XGBoost: It sequentially builds trees to correct errors from previous iterations.
Hyperparameter Tuning
I used randomized search to tune hyperparameters for both Random Forest and XGBoost. For Random Forest, they were the number of trees, the depth of trees, and the minimum samples required to split nodes. For XGBoost, they were learning rate, max depth, and subsampling ratio.
Evaluating Model Performance
Evaluation metrics like accuracy, precision, recall and F1-score were used to assess the models.
Here’s a quick summary of the results:
Logistic Regression had the lowest accuracy at 47%, precision of 41% for non-churn, and 52% for churn, indicating struggles in correctly identifying both classes.
Random Forest achieved an accuracy of 51% with better performance for churn detection, reflected in a recall of 62% for churn, and a precision of 54% for churn, making it more effective in identifying churned customers.
XGBoost yielded a lower accuracy of 48%. Its recall for churn was 57%, and precision was 53%, showing slight improvement over Logistic Regression but lagging behind Random Forest.
XGBoost’s lower performance may stem from insufficient tuning, as it requires more fine-tuning of hyperparameters than Random Forest to achieve optimal results. Additionally, XGBoost's boosting nature might have overemphasized hard-to-classify instances, leading to overfitting in this scenario.
Quick recap of the key evaluation metrics:
1. Confusion Matrix: a table comparing the predicted labels to the actual labels.
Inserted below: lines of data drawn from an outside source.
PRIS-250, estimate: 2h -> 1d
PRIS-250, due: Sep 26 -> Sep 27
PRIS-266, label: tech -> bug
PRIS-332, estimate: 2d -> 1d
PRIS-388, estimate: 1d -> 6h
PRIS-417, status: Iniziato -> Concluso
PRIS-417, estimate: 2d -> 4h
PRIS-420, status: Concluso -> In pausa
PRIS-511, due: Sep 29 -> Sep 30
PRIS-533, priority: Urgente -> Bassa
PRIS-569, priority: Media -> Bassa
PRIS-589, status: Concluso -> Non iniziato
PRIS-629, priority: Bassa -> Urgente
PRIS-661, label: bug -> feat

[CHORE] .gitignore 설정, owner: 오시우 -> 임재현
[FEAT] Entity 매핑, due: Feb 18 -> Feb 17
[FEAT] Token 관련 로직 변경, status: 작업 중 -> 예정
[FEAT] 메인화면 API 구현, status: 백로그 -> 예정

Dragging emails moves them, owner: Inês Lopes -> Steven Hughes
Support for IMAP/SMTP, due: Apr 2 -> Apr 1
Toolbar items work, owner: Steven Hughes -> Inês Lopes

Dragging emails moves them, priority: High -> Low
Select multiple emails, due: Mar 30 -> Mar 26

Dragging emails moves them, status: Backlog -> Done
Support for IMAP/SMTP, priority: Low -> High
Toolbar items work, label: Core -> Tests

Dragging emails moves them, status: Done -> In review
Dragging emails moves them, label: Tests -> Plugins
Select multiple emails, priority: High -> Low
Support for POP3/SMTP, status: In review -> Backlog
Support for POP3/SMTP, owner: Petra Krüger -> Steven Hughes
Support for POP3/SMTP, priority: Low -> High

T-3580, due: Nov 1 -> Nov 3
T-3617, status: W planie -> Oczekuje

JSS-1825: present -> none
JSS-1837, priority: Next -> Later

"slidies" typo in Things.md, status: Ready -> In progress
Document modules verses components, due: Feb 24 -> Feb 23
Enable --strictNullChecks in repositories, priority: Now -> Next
It has four key components:
True Positive (TP): Correctly predicted positive cases (correctly predicted churned customers).
True Negative (TN): Correctly predicted negative cases (correctly predicted non-churned customers).
False Positive (FP): Incorrectly predicted positive cases (non-churned customers predicted as churned).
False Negative (FN): Incorrectly predicted negative cases (churned customers predicted as non-churned).
2. Classification Report:
Precision: TP / (TP + FP) – How many predicted positive cases were actually positive?
Recall: TP / (TP + FN) – How many actual positive cases were correctly identified?
F1-Score: 2 * (Precision * Recall) / (Precision + Recall) – The harmonic mean of precision and recall, balancing the two metrics.
3. Accuracy Score: the ratio of correctly predicted instances to the total number of instances:
Accuracy = (TP + TN) / (TP + TN + FP + FN)
Insights from Feature Importance Analysis
By examining which features contributed most to the models’ decisions, we could uncover valuable insights for business stakeholders.
In the Random Forest model, the top 5 features accounted for 58.42% of the total importance. These features provide valuable insight into customer behavior:
Average Transaction Amount and Total Spend were the top drivers, indicating that higher spending customers are less likely to churn.
Annual Income and Age also played significant roles, suggesting that customer demographics are linked to churn risk.
Customer Loyalty reflects the importance of a long-term relationship in reducing churn.
In contrast, the XGBoost model’s top 5 features explained only 29.96% of the total importance, showing that it relied on a more distributed set of factors:
Recency was the top predictor, with recent customers being less likely to churn.
Gender emerged as a key demographic factor.
Average Transaction Amount was important here as well but less dominant than in Random Forest.
Number of Support Contacts indicates that frequent interactions with support might signal dissatisfaction, leading to churn.
The differences in feature importance suggest that Random Forest focused more on spending behavior, while XGBoost relied more on customer recency and demographic factors.